- _Problem to work on_
All the data below goes into the copy word for word, but the pictures don't.

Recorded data
= Beginning of Section =

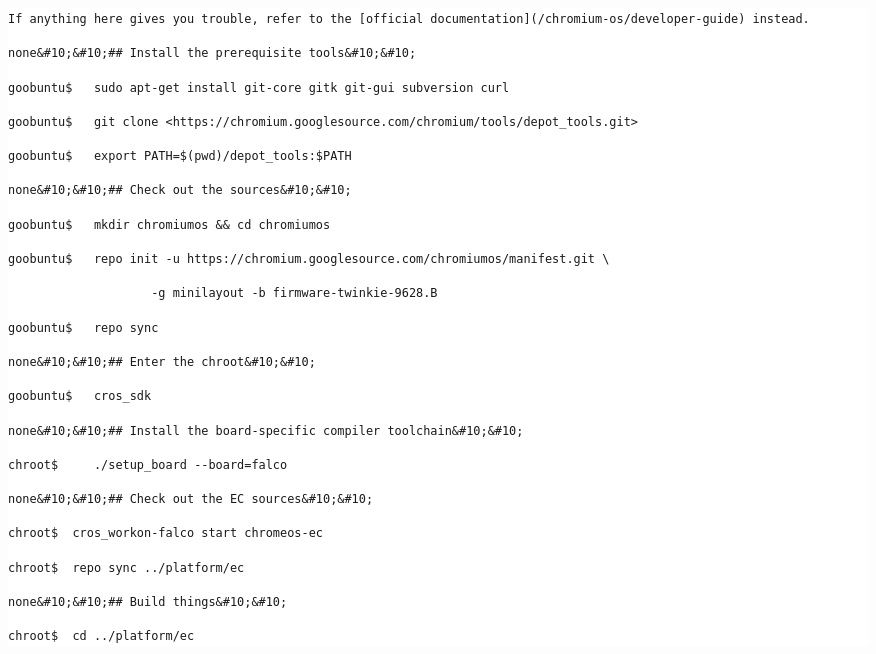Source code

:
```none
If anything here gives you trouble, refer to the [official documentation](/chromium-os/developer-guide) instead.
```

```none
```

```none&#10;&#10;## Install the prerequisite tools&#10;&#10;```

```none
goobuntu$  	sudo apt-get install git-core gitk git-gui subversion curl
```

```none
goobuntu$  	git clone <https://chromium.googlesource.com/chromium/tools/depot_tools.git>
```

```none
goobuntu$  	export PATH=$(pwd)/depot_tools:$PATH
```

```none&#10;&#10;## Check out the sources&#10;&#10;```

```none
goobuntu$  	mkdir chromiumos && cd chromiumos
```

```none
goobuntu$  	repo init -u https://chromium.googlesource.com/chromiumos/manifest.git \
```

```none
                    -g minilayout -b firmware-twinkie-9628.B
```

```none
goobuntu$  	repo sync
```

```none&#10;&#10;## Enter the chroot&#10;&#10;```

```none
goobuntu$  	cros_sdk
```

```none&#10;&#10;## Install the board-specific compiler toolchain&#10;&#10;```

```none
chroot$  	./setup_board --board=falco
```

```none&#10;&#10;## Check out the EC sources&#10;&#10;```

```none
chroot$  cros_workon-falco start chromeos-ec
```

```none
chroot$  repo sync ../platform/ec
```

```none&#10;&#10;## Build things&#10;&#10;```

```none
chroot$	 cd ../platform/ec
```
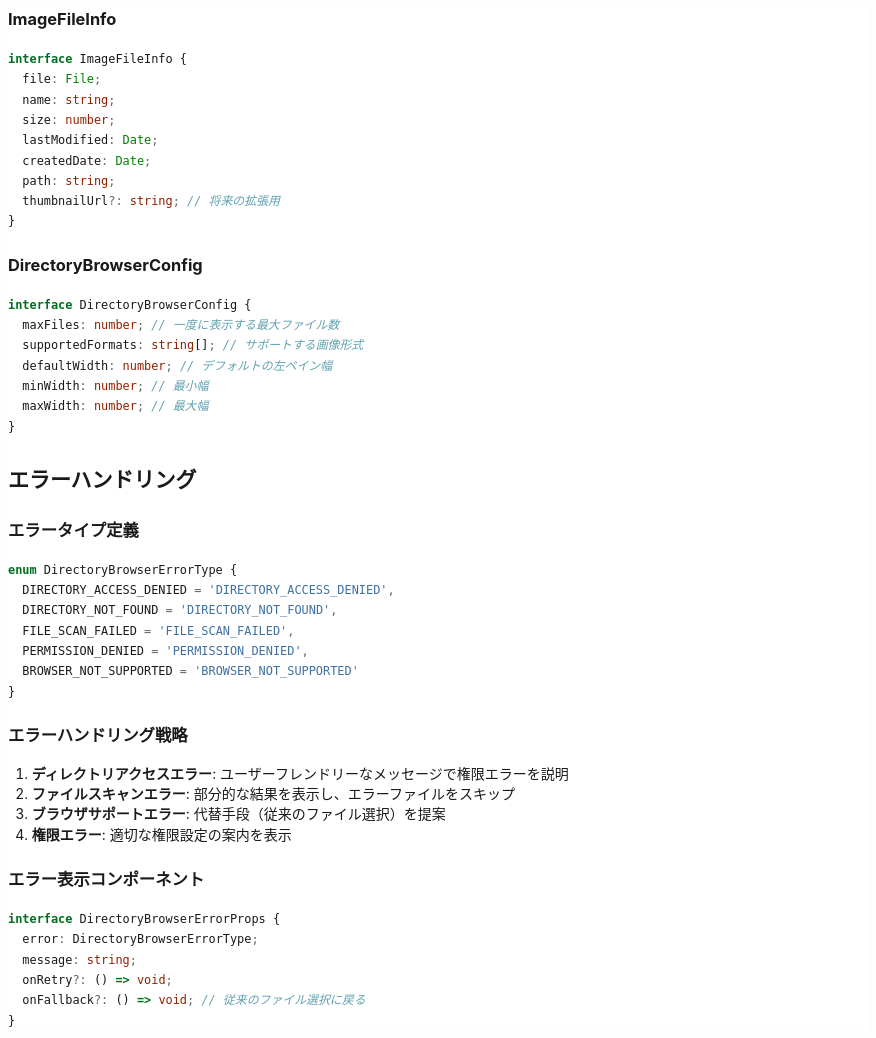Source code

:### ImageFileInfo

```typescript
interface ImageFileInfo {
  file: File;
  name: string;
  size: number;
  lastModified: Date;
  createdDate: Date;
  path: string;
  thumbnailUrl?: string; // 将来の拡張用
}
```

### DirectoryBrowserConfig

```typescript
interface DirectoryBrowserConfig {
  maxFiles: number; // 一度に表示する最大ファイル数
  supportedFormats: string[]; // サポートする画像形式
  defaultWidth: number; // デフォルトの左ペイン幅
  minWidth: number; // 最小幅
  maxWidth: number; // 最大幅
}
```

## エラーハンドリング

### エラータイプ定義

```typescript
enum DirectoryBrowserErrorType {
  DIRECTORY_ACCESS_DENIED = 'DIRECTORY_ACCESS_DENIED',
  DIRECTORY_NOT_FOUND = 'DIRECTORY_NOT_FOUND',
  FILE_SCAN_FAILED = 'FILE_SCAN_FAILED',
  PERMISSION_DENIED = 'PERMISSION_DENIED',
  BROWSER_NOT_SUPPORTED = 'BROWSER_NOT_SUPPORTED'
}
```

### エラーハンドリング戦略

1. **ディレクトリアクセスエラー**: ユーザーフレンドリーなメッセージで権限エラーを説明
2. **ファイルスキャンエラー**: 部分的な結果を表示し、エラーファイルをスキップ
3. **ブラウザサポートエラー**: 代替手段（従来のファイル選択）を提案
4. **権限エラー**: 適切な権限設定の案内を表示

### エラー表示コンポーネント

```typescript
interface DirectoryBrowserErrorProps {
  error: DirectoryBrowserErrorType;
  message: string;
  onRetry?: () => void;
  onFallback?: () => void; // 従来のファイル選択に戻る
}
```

= End of Section =

- _Your solution_
Source code

:
```none
If anything here gives you trouble, refer to the [official documentation](/chromium-os/developer-guide) instead.
```

```none
```

```none&#10;&#10;## Install the prerequisite tools&#10;&#10;```

```none
goobuntu$  	sudo apt-get install git-core gitk git-gui subversion curl
```

```none
goobuntu$  	git clone <https://chromium.googlesource.com/chromium/tools/depot_tools.git>
```

```none
goobuntu$  	export PATH=$(pwd)/depot_tools:$PATH
```

```none&#10;&#10;## Check out the sources&#10;&#10;```

```none
goobuntu$  	mkdir chromiumos && cd chromiumos
```

```none
goobuntu$  	repo init -u https://chromium.googlesource.com/chromiumos/manifest.git \
```

```none
                    -g minilayout -b firmware-twinkie-9628.B
```

```none
goobuntu$  	repo sync
```

```none&#10;&#10;## Enter the chroot&#10;&#10;```

```none
goobuntu$  	cros_sdk
```

```none&#10;&#10;## Install the board-specific compiler toolchain&#10;&#10;```

```none
chroot$  	./setup_board --board=falco
```

```none&#10;&#10;## Check out the EC sources&#10;&#10;```

```none
chroot$  cros_workon-falco start chromeos-ec
```

```none
chroot$  repo sync ../platform/ec
```

```none&#10;&#10;## Build things&#10;&#10;```

```none
chroot$	 cd ../platform/ec
```
Source code

:### ImageFileInfo

```typescript
interface ImageFileInfo {
  file: File;
  name: string;
  size: number;
  lastModified: Date;
  createdDate: Date;
  path: string;
  thumbnailUrl?: string; // 将来の拡張用
}
```

### DirectoryBrowserConfig

```typescript
interface DirectoryBrowserConfig {
  maxFiles: number; // 一度に表示する最大ファイル数
  supportedFormats: string[]; // サポートする画像形式
  defaultWidth: number; // デフォルトの左ペイン幅
  minWidth: number; // 最小幅
  maxWidth: number; // 最大幅
}
```

## エラーハンドリング

### エラータイプ定義

```typescript
enum DirectoryBrowserErrorType {
  DIRECTORY_ACCESS_DENIED = 'DIRECTORY_ACCESS_DENIED',
  DIRECTORY_NOT_FOUND = 'DIRECTORY_NOT_FOUND',
  FILE_SCAN_FAILED = 'FILE_SCAN_FAILED',
  PERMISSION_DENIED = 'PERMISSION_DENIED',
  BROWSER_NOT_SUPPORTED = 'BROWSER_NOT_SUPPORTED'
}
```

### エラーハンドリング戦略

1. **ディレクトリアクセスエラー**: ユーザーフレンドリーなメッセージで権限エラーを説明
2. **ファイルスキャンエラー**: 部分的な結果を表示し、エラーファイルをスキップ
3. **ブラウザサポートエラー**: 代替手段（従来のファイル選択）を提案
4. **権限エラー**: 適切な権限設定の案内を表示

### エラー表示コンポーネント

```typescript
interface DirectoryBrowserErrorProps {
  error: DirectoryBrowserErrorType;
  message: string;
  onRetry?: () => void;
  onFallback?: () => void; // 従来のファイル選択に戻る
}
```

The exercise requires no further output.